■ **BRIEF**:
Quote the text read from each of the items below word for word, and leave the pictures out of your answer.

■ **DATA**:

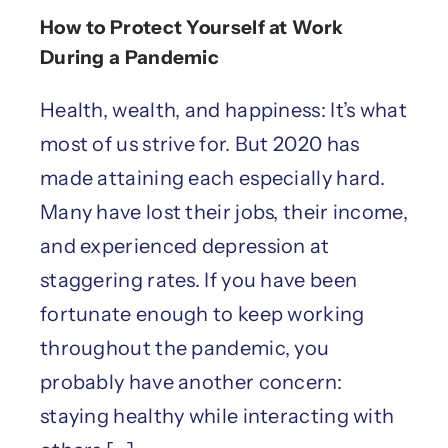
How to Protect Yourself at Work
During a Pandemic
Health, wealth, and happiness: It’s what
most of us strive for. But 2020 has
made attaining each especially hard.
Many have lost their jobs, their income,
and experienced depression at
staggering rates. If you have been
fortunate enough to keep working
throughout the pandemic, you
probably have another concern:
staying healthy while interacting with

■ **FINISHED EXERCISE**:
How to Protect Yourself at Work
During a Pandemic
Health, wealth, and happiness: It’s what
most of us strive for. But 2020 has
made attaining each especially hard.
Many have lost their jobs, their income,
and experienced depression at
staggering rates. If you have been
fortunate enough to keep working
throughout the pandemic, you
probably have another concern:
staying healthy while interacting with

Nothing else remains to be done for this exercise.